The most significant danger in the working and home environment is when heating systems are used. The production of waste gasses is the root danger but how the waste gas is directed away from inhabited areas is crucial. The gas installation regulations have direct specifications on how this must be done. Consideration must be made for items such as:
The location of exhaust flumes/pipes
The size of such exhausts
The distance from windows or ventilation openings
Availability for natural ventilation (without air a boiler won't work)
Even if all these requirements are met there are potential situations that could result in Carbon Dioxide entering ocupied areas. Workshops are common areas as well as where heating equipment is used large numbers of people are gathered in a confined area.
The law requires that risk must be assessed, and that it must be done suitably and sufficiently.
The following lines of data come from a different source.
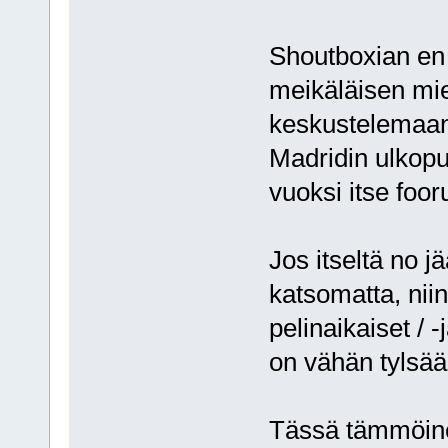
Shoutboxian en 
meikäläisen miel
keskustelemaan 
Madridin ulkopu
vuoksi itse foor
Jos itseltä no j
katsomatta, nii
pelinaikaiset / -
on vähän tylsää,
Tässä tämmöine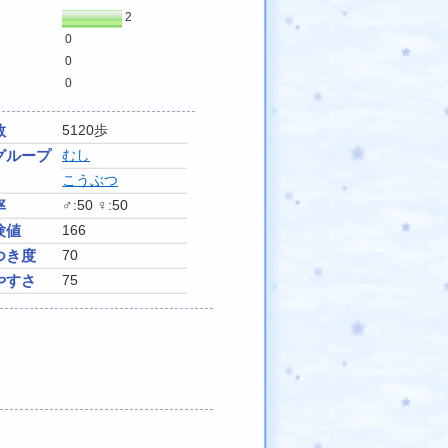
2
0
0
0
数
5120歩
グループ
むし
こうぶつ
率
♂:50 ♀:50
験値
166
つき度
70
やすさ
75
Considering the control of substances hazardous to health is not just about cans of paint and petrol used by maintenance teams but all substances and their by products when used. Best practise right now with national coverage about the subject is to think about Carbon Dioxide and also other by-products in your operation and include it now in risk assessment reviews to be suitably controlled.
Boarding schools should review all potential sources of Carbon Dioxide and check if the outlet points are suitably and that there is limited potential for the gas to reach boarding accommodation. Regular testing of boiler rooms and boarding room air quality will also demonstrate that suitable air quality is maintained. This will also be relevant to other teaching areas where an increased number of pupils and staff are present for extended hours.
Carbon Dioxide alarms are available for about £10 which is an insignificant amount considering the danger.